No one that I know who has done any translation work (dead or alive), has ever said the translation is easy. It is not. There are many difficulties involved at many levels. I once read a piece from Luther where he said that the author of the book of Job seemed to have written it purposefully to frustrate a translator.

Romans 8:6 is not terribly difficult, but given that there are no verbs in the sentence and that the function of the genitives are debated, it is an interesting case for translation.

A very literal word for word translation might read,
For the mind of the flesh [is] death, but the mind of the spirit [is] life and peace.
Here is William Tyndale’s attempt:

To be carnally mynded is deeth. But to be spiritually mynded is lyfe and peace.
Romans 8:6 (Tyndale’s New Testament)
Concerning Tyndale’s translation, John Owen wrote:

All our English translations, from Tindal’s, the first of them, have constantly used, “To be spiritually minded;” neither do I know any words whereby the emphasis of the original, considering the design of the apostle in the place, can be better expressed. But the meaning of the Holy Ghost in them must be farther inquired into.
The Works of John Owen, vol. 7, The Grace and Duty of Being Spiritually Minded (Banner of Truth), 268.
Here are couple other ways translators have attempted to render the text:

For the mind set on the flesh is death, but the mind set on the Spirit is life and peace,
Romans 8:6 (New American Standard Bible)

Following after the Holy Spirit leads to life and peace, but following after the old nature leads to death.
Romans 8:6 (The Living Bible)

So letting your sinful nature control your mind leads to death. But letting the Spirit control your mind leads to life and peace.
Romans 8:6 (New Living Translation)

Obsession with self in these matters is a dead end; attention to God leads us out into the open, into a spacious, free life.
Romans 8:6 (The Message)

The mind of sinful man is death, but the mind controlled by the Spirit is life and peace;
Romans 8:6 (New International Version) {note: Or mind set on the flesh}

For the mind-set of the flesh is death, but the mind-set of the Spirit is life and peace.
Romans 8:6 (The Holman Christian Standard Bible)

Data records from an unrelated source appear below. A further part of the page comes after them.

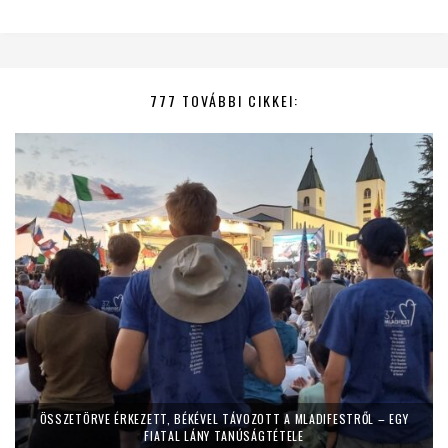
777 TOVÁBBI CIKKEI:
ÖSSZETÖRVE ÉRKEZETT, BÉKÉVEL TÁVOZOTT A MLADIFESTRŐL – EGY
FIATAL LÁNY TANÚSÁGTÉTELE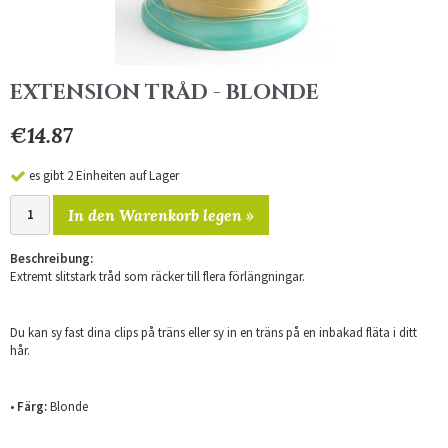
EXTENSION TRÅD - BLONDE
€14.87
es gibt 2 Einheiten auf Lager
In den Warenkorb legen »
Beschreibung:
Extremt slitstark tråd som räcker till flera förlängningar.
Du kan sy fast dina clips på träns eller sy in en träns på en inbakad fläta i ditt
hår.
•
Färg:
Blonde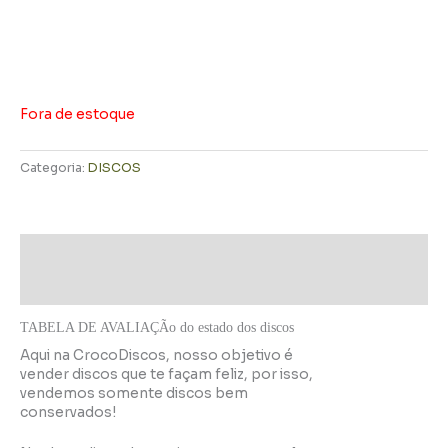
Fora de estoque
Categoria:
DISCOS
Descrição
Informação adicional
TABELA DE AVALIAÇÃo do estado dos discos
Aqui na CrocoDiscos, nosso objetivo é
vender discos que te façam feliz, por isso,
vendemos somente discos bem
conservados!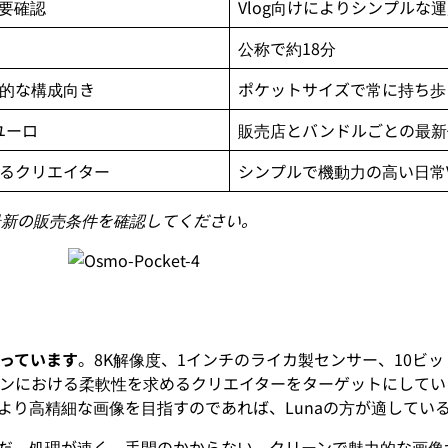
要確認
Vlog向けによりシンプルな
公称で約18分
的な構成向き
ポケットサイズで常に持ち歩
ユーロ
販売店とバンドルごとの最新
るクリエイター
シンプルで機動力の高い日常V
最新の販売条件を確認してください。
に立っています
。8K解像度、1インチのライカ製センサー、10ビットI
ンにおける柔軟性を求めるクリエイターをターゲットにしてい
より高精細な画像を目指すのであれば、Lunaの方が適してい
いるようだ。処理が速く、手間のかからない、クリーンで魅力的な画像が得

For to set the mind on the flesh is death, but to set the mind on the Spirit is life and peace.
Romans 8:6 (English Standard Version)
Here are a couple observations about each of these translations:

First, the NAS, ESV, NIV, and the Holman all see the implied verb as “is.” This is the most natural verb to be supplied when the verb is missing in Greek. The NAS and the ESV both borrow the term “set” from other Pauline passages (i.e. Set your minds on things that are above, not on things that are on earth. Colossians 3:2 ESV).

The Living Bible versions see the implied verb being “leads to” which is hard to explain or justify from the text, but that is the liberty paraphrases have. Along with the concept of “leads to” we also see the supplied concepts of “following” and “controlling” in these versions. Flesh is turned into “sinful nature” or “old nature.”

The Message adds all sorts of new meaning into the text which is far from justifiable, even for a paraphrase. I really can’t see how the translator could get these ideas from the text at all. This is not just a change of form and words or even a refocusing on certain aspects the translator finds most important, but are totally different thoughts that have no relationship to Paul.

For what it’s worth, I think the Holman Christian Standard Bible did the best job with the text. Thus John Owen can update his book if he’d like. Even so, I’ll be continuing to read Owen’s work to get help on the meaning of the passage.